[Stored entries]
******************************

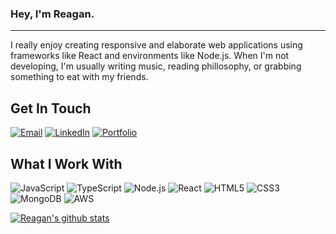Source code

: ### Hey, I'm Reagan.
_____________________________________________________________________________________________________________________________________________________________________________________________________________

I really enjoy creating responsive and elaborate web applications using frameworks like React and environments like Node.js.
When I'm not developing, I'm usually writing music, reading phillosophy, or grabbing something to eat with my friends.

## Get In Touch
[![Email](https://img.shields.io/badge/-Email-D14836?style=flat&logo=Gmail&logoColor=white)](mailto:reagan.ives@protonmail.com)
[![LinkedIn](https://img.shields.io/badge/-LinkedIn-blue?style=flat&logo=Linkedin&logoColor=white)](https://www.linkedin.com/in/reaganives/)
[![Portfolio](https://img.shields.io/badge/-Portfolio-000000?style=flat&logo=GitHub&logoColor=white)](https://reaganives.io)

## What I Work With
![JavaScript](https://img.shields.io/badge/-JavaScript-F7DF1E?style=flat&logo=javascript&logoColor=black)
![TypeScript](https://img.shields.io/badge/-TypeScript-007ACC?style=flat&logo=typescript&logoColor=white)
![Node.js](https://img.shields.io/badge/-Node.js-339933?style=flat&logo=Node.js&logoColor=white)
![React](https://img.shields.io/badge/-React-61DAFB?style=flat&logo=react&logoColor=black)
![HTML5](https://img.shields.io/badge/-HTML5-E34F26?style=flat&logo=HTML5&logoColor=white)
![CSS3](https://img.shields.io/badge/-CSS3-1572B6?style=flat&logo=CSS3&logoColor=white)
![MongoDB](https://img.shields.io/badge/-MongoDB-47A248?style=flat&logo=mongodb&logoColor=white)
![AWS](https://img.shields.io/badge/-AWS-232F3E?style=flat&logo=amazon-aws&logoColor=white)

[![Reagan's github stats](https://github-readme-stats.vercel.app/api?username=reaganives)](https://github.com/reaganives/github-readme-stats)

******************************

What to do »
The answer must consist of every line from the entries above that contains "flat".

Task response »
[![Email](https://img.shields.io/badge/-Email-D14836?style=flat&logo=Gmail&logoColor=white)](mailto:reagan.ives@protonmail.com)
[![LinkedIn](https://img.shields.io/badge/-LinkedIn-blue?style=flat&logo=Linkedin&logoColor=white)](https://www.linkedin.com/in/reaganives/)
[![Portfolio](https://img.shields.io/badge/-Portfolio-000000?style=flat&logo=GitHub&logoColor=white)](https://reaganives.io)
![JavaScript](https://img.shields.io/badge/-JavaScript-F7DF1E?style=flat&logo=javascript&logoColor=black)
![TypeScript](https://img.shields.io/badge/-TypeScript-007ACC?style=flat&logo=typescript&logoColor=white)
![Node.js](https://img.shields.io/badge/-Node.js-339933?style=flat&logo=Node.js&logoColor=white)
![React](https://img.shields.io/badge/-React-61DAFB?style=flat&logo=react&logoColor=black)
![HTML5](https://img.shields.io/badge/-HTML5-E34F26?style=flat&logo=HTML5&logoColor=white)
![CSS3](https://img.shields.io/badge/-CSS3-1572B6?style=flat&logo=CSS3&logoColor=white)
![MongoDB](https://img.shields.io/badge/-MongoDB-47A248?style=flat&logo=mongodb&logoColor=white)
![AWS](https://img.shields.io/badge/-AWS-232F3E?style=flat&logo=amazon-aws&logoColor=white)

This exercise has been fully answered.